--- GIVEN DATA Enclosed Below ---

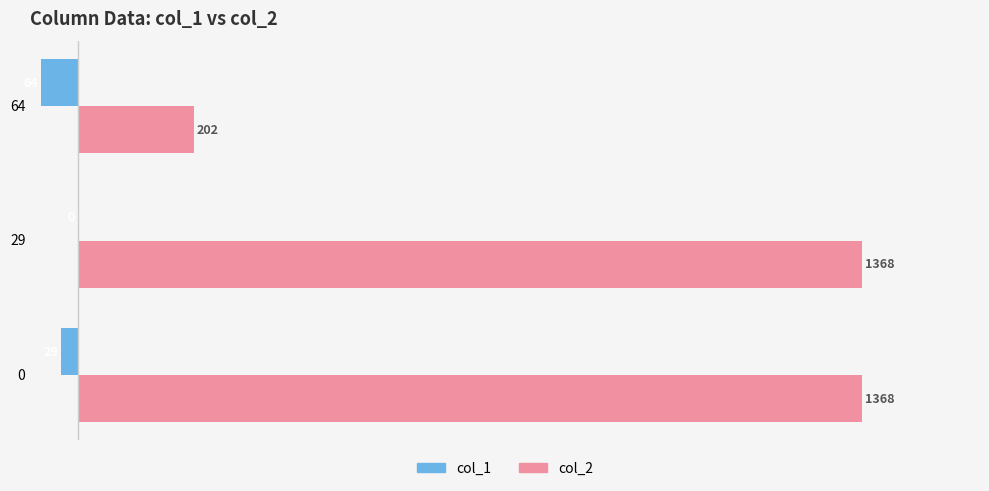

Read the col_2 value at 0, to the nearest 50.

1350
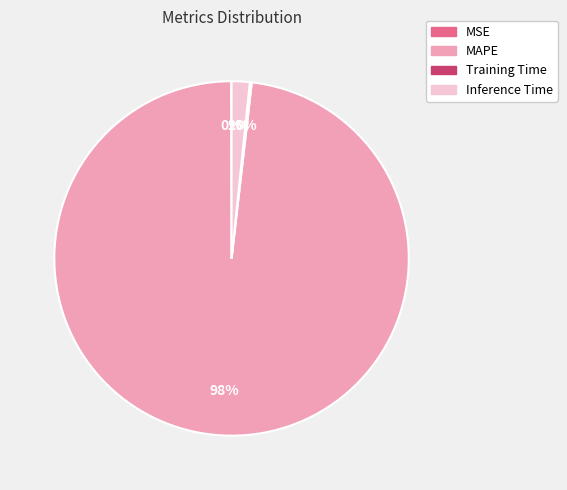

Is it true that Inference Time is 2% of the pie?

True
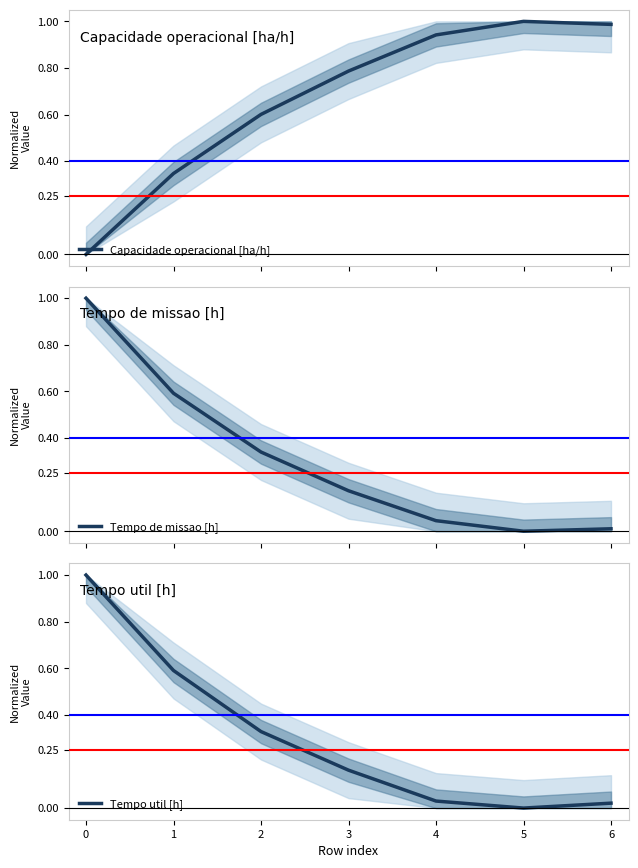

How many lines are shown in the chart?

3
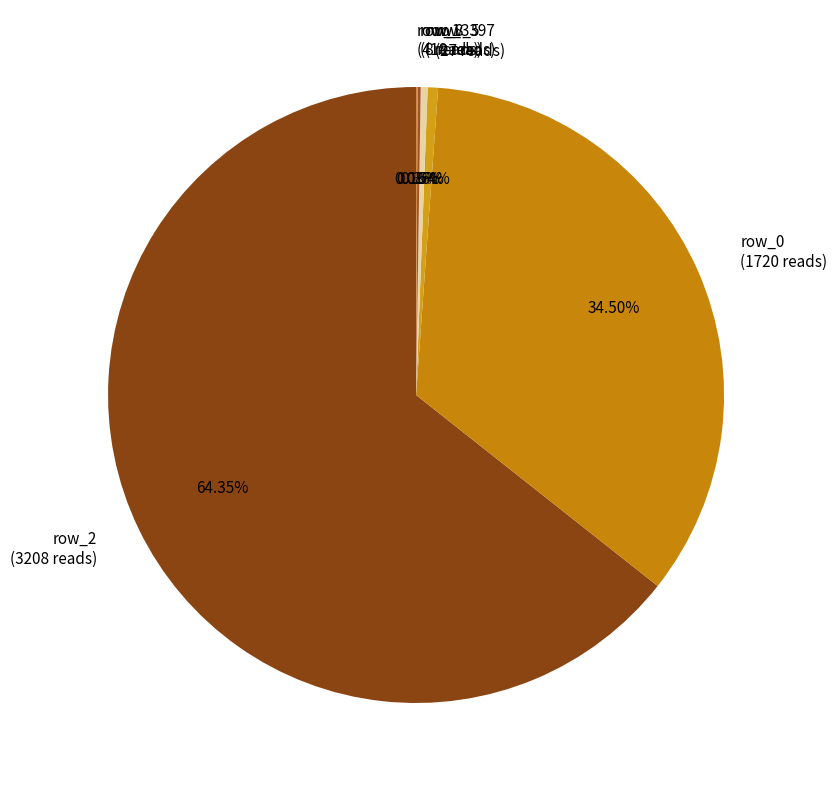

Which category accounts for the majority?

row_2 (3208 reads)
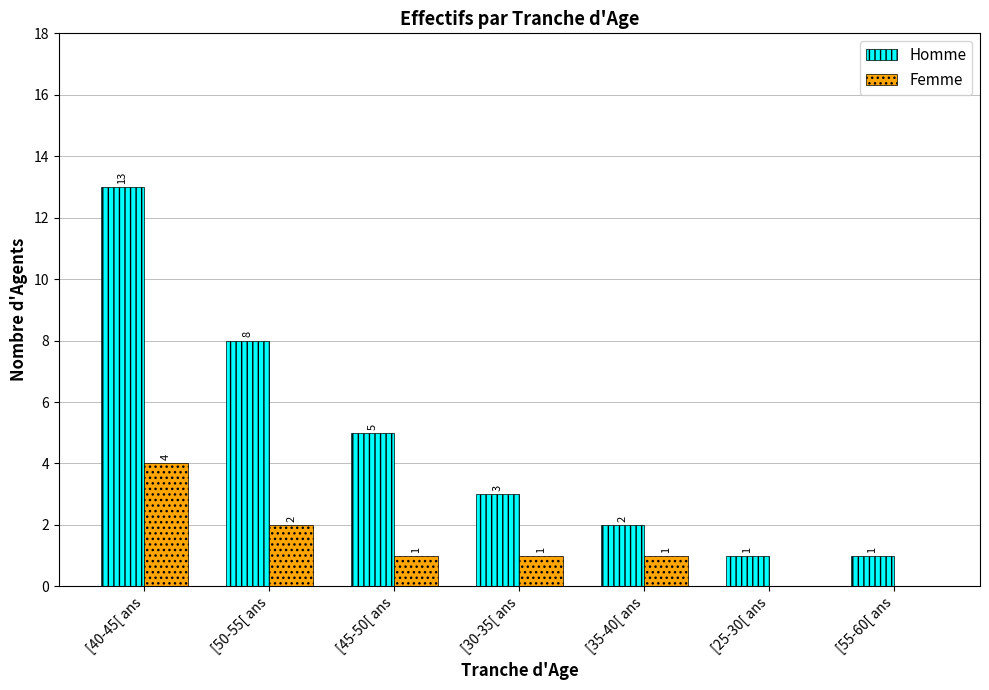

Which series has the largest range (max minus min)?

Homme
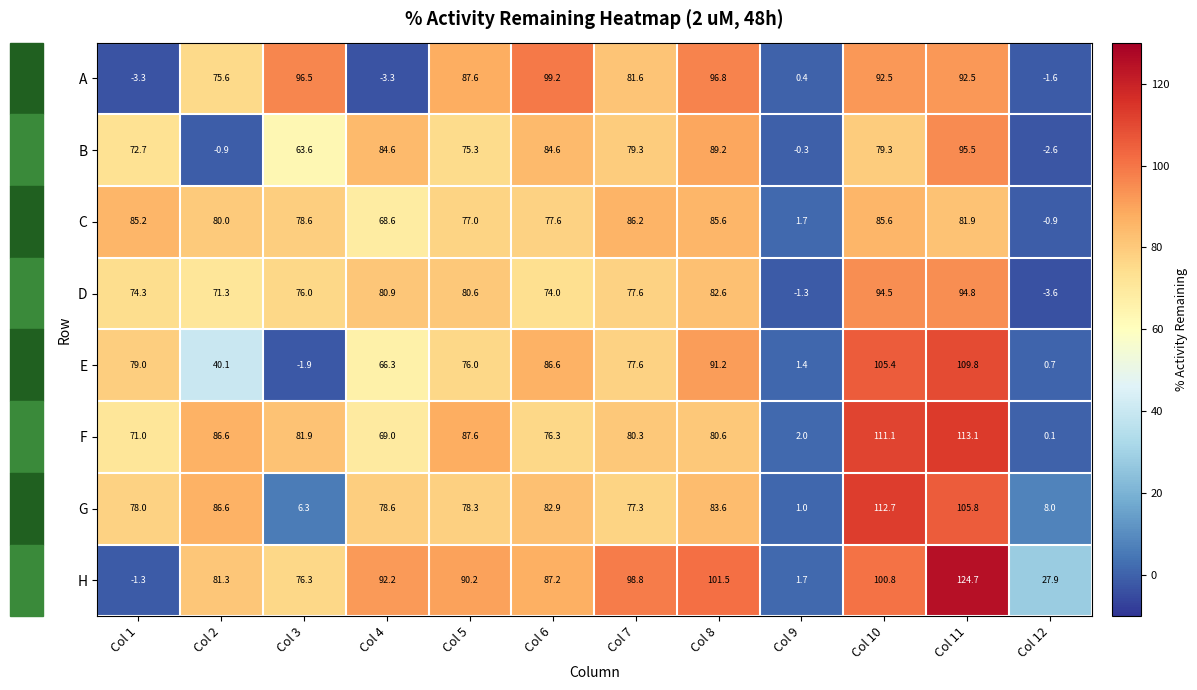

Which series has the largest total across all categories?

H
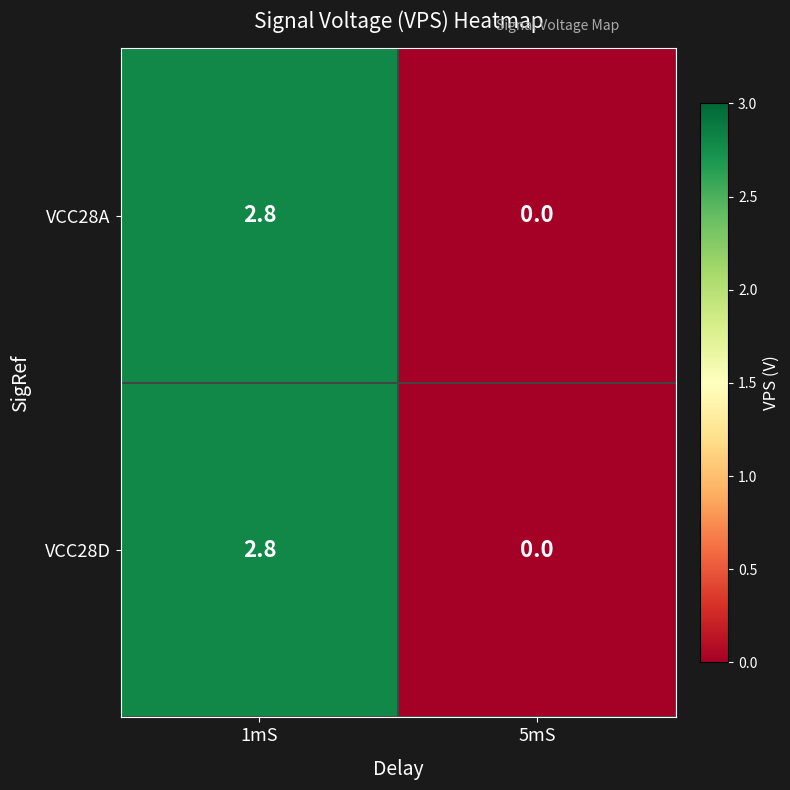

Where is VCC28A nearest to the value 1?

5mS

--- End of Enclosed GIVEN DATA ---

- _EXERCISE BRIEF_: Count the lines in the entries above that contain the word "series". Give only the number.

- _TASK RESPONSE_: 2